Dataset excerpts:
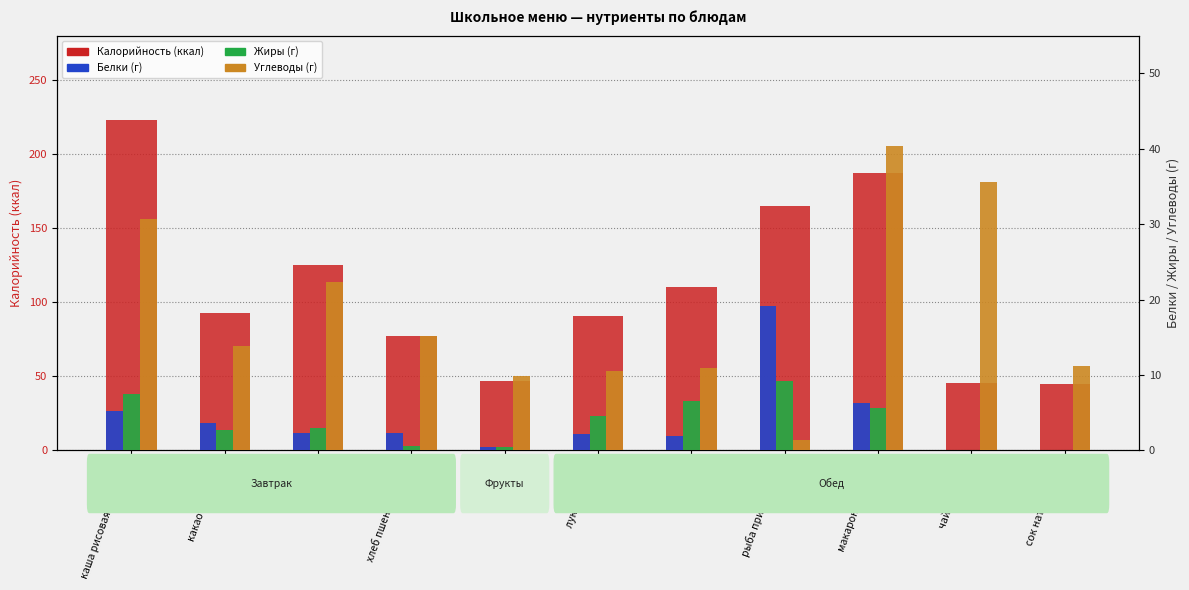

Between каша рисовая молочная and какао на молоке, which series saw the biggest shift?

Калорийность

==

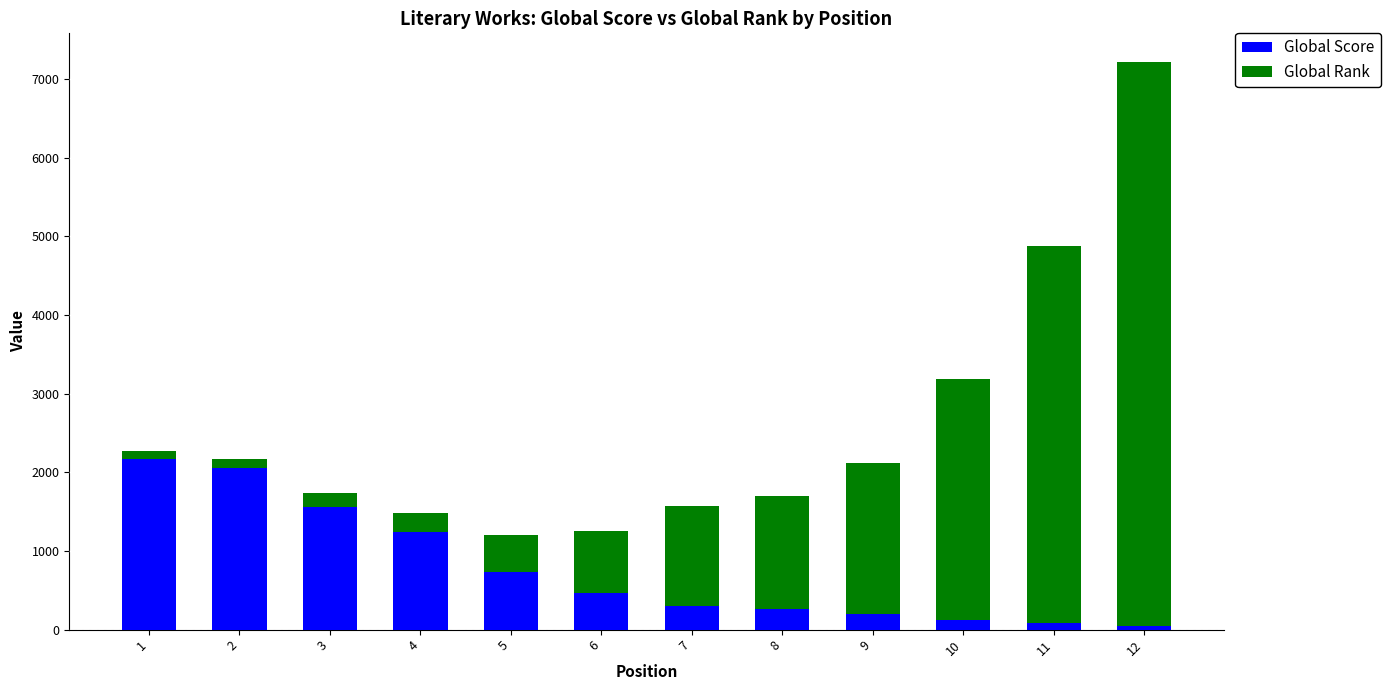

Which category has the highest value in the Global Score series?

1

...

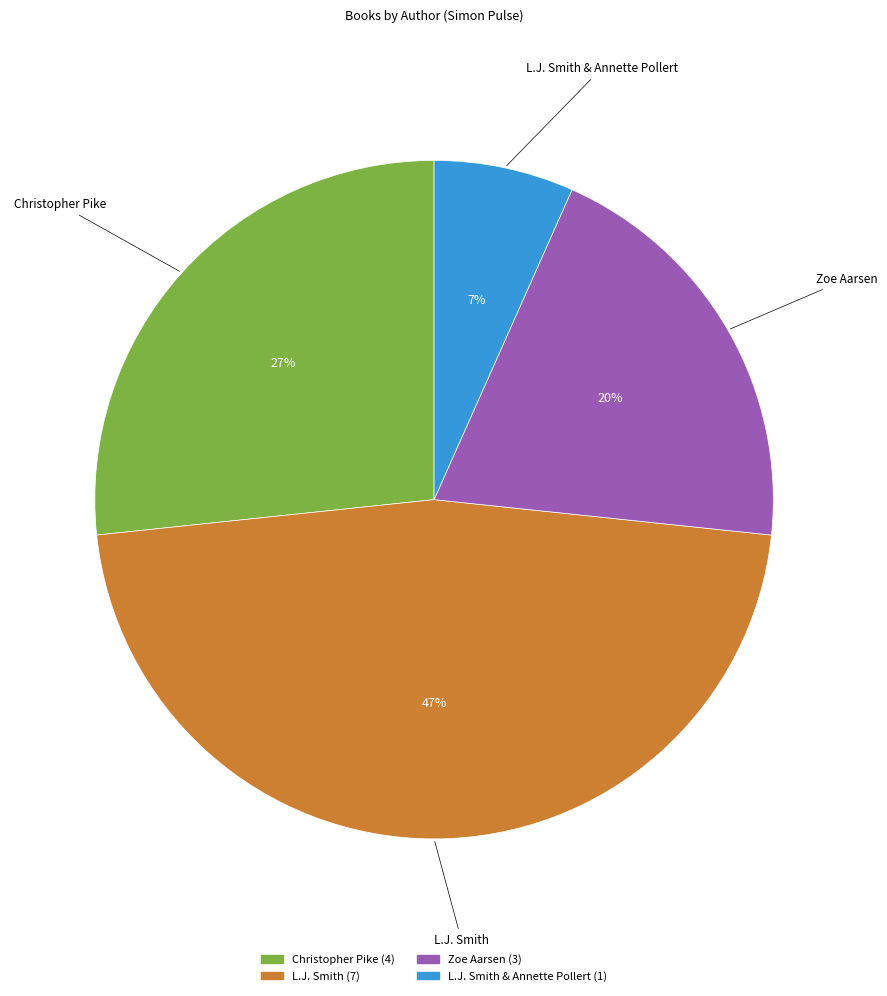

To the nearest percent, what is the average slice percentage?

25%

Work task:
Which lines of the records contain the word "series"? List each of them in full.

Result:
Between каша рисовая молочная and какао на молоке, which series saw the biggest shift?
Which category has the highest value in the Global Score series?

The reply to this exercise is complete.